Dataset entries
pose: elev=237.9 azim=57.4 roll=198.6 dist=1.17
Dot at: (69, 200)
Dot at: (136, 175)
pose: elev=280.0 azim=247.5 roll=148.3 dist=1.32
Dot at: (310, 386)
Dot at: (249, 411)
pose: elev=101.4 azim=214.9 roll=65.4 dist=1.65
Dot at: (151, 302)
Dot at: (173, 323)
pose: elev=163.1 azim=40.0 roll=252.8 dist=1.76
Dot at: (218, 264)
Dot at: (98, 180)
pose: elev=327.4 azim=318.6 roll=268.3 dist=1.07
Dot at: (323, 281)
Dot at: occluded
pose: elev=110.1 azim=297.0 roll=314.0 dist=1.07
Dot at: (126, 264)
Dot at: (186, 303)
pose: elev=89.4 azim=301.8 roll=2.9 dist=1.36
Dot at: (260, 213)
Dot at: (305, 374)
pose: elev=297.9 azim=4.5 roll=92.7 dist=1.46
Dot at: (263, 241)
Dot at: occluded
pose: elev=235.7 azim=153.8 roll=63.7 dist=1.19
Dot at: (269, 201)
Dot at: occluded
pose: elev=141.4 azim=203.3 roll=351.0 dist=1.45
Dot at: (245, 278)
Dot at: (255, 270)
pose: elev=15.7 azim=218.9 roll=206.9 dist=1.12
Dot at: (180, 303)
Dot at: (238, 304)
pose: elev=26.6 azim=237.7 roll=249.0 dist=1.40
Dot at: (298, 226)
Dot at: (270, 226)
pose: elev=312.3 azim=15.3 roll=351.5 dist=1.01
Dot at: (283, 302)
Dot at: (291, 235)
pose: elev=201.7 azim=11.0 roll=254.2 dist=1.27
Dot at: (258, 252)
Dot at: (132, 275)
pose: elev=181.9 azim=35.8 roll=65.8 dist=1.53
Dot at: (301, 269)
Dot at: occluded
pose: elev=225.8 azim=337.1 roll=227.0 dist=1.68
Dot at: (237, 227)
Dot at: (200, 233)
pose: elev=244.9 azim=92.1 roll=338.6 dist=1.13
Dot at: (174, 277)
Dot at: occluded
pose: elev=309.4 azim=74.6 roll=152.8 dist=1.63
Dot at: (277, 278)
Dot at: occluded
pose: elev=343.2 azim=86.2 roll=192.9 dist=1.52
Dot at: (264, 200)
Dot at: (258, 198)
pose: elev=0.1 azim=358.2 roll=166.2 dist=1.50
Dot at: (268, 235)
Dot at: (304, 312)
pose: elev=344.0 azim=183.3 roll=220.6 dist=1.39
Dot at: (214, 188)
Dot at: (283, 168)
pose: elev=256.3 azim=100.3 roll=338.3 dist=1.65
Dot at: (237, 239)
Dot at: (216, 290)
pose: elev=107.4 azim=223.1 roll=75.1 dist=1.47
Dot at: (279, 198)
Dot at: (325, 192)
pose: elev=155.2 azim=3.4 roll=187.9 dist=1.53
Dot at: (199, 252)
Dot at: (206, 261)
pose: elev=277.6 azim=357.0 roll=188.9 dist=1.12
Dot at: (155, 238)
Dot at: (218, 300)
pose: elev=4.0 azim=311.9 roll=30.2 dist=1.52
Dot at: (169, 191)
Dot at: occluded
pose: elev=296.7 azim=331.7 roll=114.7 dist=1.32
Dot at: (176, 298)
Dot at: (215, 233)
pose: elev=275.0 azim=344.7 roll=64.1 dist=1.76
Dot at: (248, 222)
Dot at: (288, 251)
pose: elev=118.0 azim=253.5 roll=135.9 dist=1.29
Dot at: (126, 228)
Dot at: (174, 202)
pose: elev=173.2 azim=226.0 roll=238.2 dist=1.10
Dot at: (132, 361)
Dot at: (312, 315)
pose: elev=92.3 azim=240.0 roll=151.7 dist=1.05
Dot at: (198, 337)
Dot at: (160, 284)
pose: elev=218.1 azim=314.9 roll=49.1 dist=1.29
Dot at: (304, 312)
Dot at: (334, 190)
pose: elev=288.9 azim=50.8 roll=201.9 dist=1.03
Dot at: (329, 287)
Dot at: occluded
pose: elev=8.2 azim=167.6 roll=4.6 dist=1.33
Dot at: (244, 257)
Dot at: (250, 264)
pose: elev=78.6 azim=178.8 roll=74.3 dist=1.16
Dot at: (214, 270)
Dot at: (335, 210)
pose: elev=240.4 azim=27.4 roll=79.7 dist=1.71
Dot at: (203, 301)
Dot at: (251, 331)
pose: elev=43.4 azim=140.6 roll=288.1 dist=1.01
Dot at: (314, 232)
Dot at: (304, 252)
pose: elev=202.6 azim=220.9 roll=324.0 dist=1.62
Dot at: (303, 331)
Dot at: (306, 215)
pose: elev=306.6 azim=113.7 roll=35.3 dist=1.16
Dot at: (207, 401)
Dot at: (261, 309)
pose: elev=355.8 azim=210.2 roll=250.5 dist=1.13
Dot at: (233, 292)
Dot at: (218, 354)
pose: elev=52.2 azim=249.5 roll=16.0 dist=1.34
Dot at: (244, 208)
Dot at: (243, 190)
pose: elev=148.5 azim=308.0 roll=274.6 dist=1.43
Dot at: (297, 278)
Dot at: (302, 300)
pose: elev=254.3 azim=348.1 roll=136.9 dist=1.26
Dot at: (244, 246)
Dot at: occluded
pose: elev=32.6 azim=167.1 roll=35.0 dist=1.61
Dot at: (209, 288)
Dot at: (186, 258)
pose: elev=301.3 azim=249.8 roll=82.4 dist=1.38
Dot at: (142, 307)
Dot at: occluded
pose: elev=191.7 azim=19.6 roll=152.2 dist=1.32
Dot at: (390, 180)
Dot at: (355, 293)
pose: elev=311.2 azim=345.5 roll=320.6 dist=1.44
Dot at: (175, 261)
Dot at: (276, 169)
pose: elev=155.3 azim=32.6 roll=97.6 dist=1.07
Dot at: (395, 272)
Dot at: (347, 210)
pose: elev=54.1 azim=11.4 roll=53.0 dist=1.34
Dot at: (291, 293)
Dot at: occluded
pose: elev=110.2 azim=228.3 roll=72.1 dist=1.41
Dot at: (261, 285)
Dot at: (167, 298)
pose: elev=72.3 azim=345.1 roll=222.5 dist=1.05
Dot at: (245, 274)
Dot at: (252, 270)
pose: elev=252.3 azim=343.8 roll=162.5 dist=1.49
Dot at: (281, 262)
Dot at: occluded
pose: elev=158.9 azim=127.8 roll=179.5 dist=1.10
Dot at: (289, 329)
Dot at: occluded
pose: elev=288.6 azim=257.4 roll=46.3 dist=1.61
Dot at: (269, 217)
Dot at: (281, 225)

■ **Goal**
Reproduce all of the lines above word for word.

■ **Answer to the exercise**
pose: elev=237.9 azim=57.4 roll=198.6 dist=1.17
Dot at: (69, 200)
Dot at: (136, 175)
pose: elev=280.0 azim=247.5 roll=148.3 dist=1.32
Dot at: (310, 386)
Dot at: (249, 411)
pose: elev=101.4 azim=214.9 roll=65.4 dist=1.65
Dot at: (151, 302)
Dot at: (173, 323)
pose: elev=163.1 azim=40.0 roll=252.8 dist=1.76
Dot at: (218, 264)
Dot at: (98, 180)
pose: elev=327.4 azim=318.6 roll=268.3 dist=1.07
Dot at: (323, 281)
Dot at: occluded
pose: elev=110.1 azim=297.0 roll=314.0 dist=1.07
Dot at: (126, 264)
Dot at: (186, 303)
pose: elev=89.4 azim=301.8 roll=2.9 dist=1.36
Dot at: (260, 213)
Dot at: (305, 374)
pose: elev=297.9 azim=4.5 roll=92.7 dist=1.46
Dot at: (263, 241)
Dot at: occluded
pose: elev=235.7 azim=153.8 roll=63.7 dist=1.19
Dot at: (269, 201)
Dot at: occluded
pose: elev=141.4 azim=203.3 roll=351.0 dist=1.45
Dot at: (245, 278)
Dot at: (255, 270)
pose: elev=15.7 azim=218.9 roll=206.9 dist=1.12
Dot at: (180, 303)
Dot at: (238, 304)
pose: elev=26.6 azim=237.7 roll=249.0 dist=1.40
Dot at: (298, 226)
Dot at: (270, 226)
pose: elev=312.3 azim=15.3 roll=351.5 dist=1.01
Dot at: (283, 302)
Dot at: (291, 235)
pose: elev=201.7 azim=11.0 roll=254.2 dist=1.27
Dot at: (258, 252)
Dot at: (132, 275)
pose: elev=181.9 azim=35.8 roll=65.8 dist=1.53
Dot at: (301, 269)
Dot at: occluded
pose: elev=225.8 azim=337.1 roll=227.0 dist=1.68
Dot at: (237, 227)
Dot at: (200, 233)
pose: elev=244.9 azim=92.1 roll=338.6 dist=1.13
Dot at: (174, 277)
Dot at: occluded
pose: elev=309.4 azim=74.6 roll=152.8 dist=1.63
Dot at: (277, 278)
Dot at: occluded
pose: elev=343.2 azim=86.2 roll=192.9 dist=1.52
Dot at: (264, 200)
Dot at: (258, 198)
pose: elev=0.1 azim=358.2 roll=166.2 dist=1.50
Dot at: (268, 235)
Dot at: (304, 312)
pose: elev=344.0 azim=183.3 roll=220.6 dist=1.39
Dot at: (214, 188)
Dot at: (283, 168)
pose: elev=256.3 azim=100.3 roll=338.3 dist=1.65
Dot at: (237, 239)
Dot at: (216, 290)
pose: elev=107.4 azim=223.1 roll=75.1 dist=1.47
Dot at: (279, 198)
Dot at: (325, 192)
pose: elev=155.2 azim=3.4 roll=187.9 dist=1.53
Dot at: (199, 252)
Dot at: (206, 261)
pose: elev=277.6 azim=357.0 roll=188.9 dist=1.12
Dot at: (155, 238)
Dot at: (218, 300)
pose: elev=4.0 azim=311.9 roll=30.2 dist=1.52
Dot at: (169, 191)
Dot at: occluded
pose: elev=296.7 azim=331.7 roll=114.7 dist=1.32
Dot at: (176, 298)
Dot at: (215, 233)
pose: elev=275.0 azim=344.7 roll=64.1 dist=1.76
Dot at: (248, 222)
Dot at: (288, 251)
pose: elev=118.0 azim=253.5 roll=135.9 dist=1.29
Dot at: (126, 228)
Dot at: (174, 202)
pose: elev=173.2 azim=226.0 roll=238.2 dist=1.10
Dot at: (132, 361)
Dot at: (312, 315)
pose: elev=92.3 azim=240.0 roll=151.7 dist=1.05
Dot at: (198, 337)
Dot at: (160, 284)
pose: elev=218.1 azim=314.9 roll=49.1 dist=1.29
Dot at: (304, 312)
Dot at: (334, 190)
pose: elev=288.9 azim=50.8 roll=201.9 dist=1.03
Dot at: (329, 287)
Dot at: occluded
pose: elev=8.2 azim=167.6 roll=4.6 dist=1.33
Dot at: (244, 257)
Dot at: (250, 264)
pose: elev=78.6 azim=178.8 roll=74.3 dist=1.16
Dot at: (214, 270)
Dot at: (335, 210)
pose: elev=240.4 azim=27.4 roll=79.7 dist=1.71
Dot at: (203, 301)
Dot at: (251, 331)
pose: elev=43.4 azim=140.6 roll=288.1 dist=1.01
Dot at: (314, 232)
Dot at: (304, 252)
pose: elev=202.6 azim=220.9 roll=324.0 dist=1.62
Dot at: (303, 331)
Dot at: (306, 215)
pose: elev=306.6 azim=113.7 roll=35.3 dist=1.16
Dot at: (207, 401)
Dot at: (261, 309)
pose: elev=355.8 azim=210.2 roll=250.5 dist=1.13
Dot at: (233, 292)
Dot at: (218, 354)
pose: elev=52.2 azim=249.5 roll=16.0 dist=1.34
Dot at: (244, 208)
Dot at: (243, 190)
pose: elev=148.5 azim=308.0 roll=274.6 dist=1.43
Dot at: (297, 278)
Dot at: (302, 300)
pose: elev=254.3 azim=348.1 roll=136.9 dist=1.26
Dot at: (244, 246)
Dot at: occluded
pose: elev=32.6 azim=167.1 roll=35.0 dist=1.61
Dot at: (209, 288)
Dot at: (186, 258)
pose: elev=301.3 azim=249.8 roll=82.4 dist=1.38
Dot at: (142, 307)
Dot at: occluded
pose: elev=191.7 azim=19.6 roll=152.2 dist=1.32
Dot at: (390, 180)
Dot at: (355, 293)
pose: elev=311.2 azim=345.5 roll=320.6 dist=1.44
Dot at: (175, 261)
Dot at: (276, 169)
pose: elev=155.3 azim=32.6 roll=97.6 dist=1.07
Dot at: (395, 272)
Dot at: (347, 210)
pose: elev=54.1 azim=11.4 roll=53.0 dist=1.34
Dot at: (291, 293)
Dot at: occluded
pose: elev=110.2 azim=228.3 roll=72.1 dist=1.41
Dot at: (261, 285)
Dot at: (167, 298)
pose: elev=72.3 azim=345.1 roll=222.5 dist=1.05
Dot at: (245, 274)
Dot at: (252, 270)
pose: elev=252.3 azim=343.8 roll=162.5 dist=1.49
Dot at: (281, 262)
Dot at: occluded
pose: elev=158.9 azim=127.8 roll=179.5 dist=1.10
Dot at: (289, 329)
Dot at: occluded
pose: elev=288.6 azim=257.4 roll=46.3 dist=1.61
Dot at: (269, 217)
Dot at: (281, 225)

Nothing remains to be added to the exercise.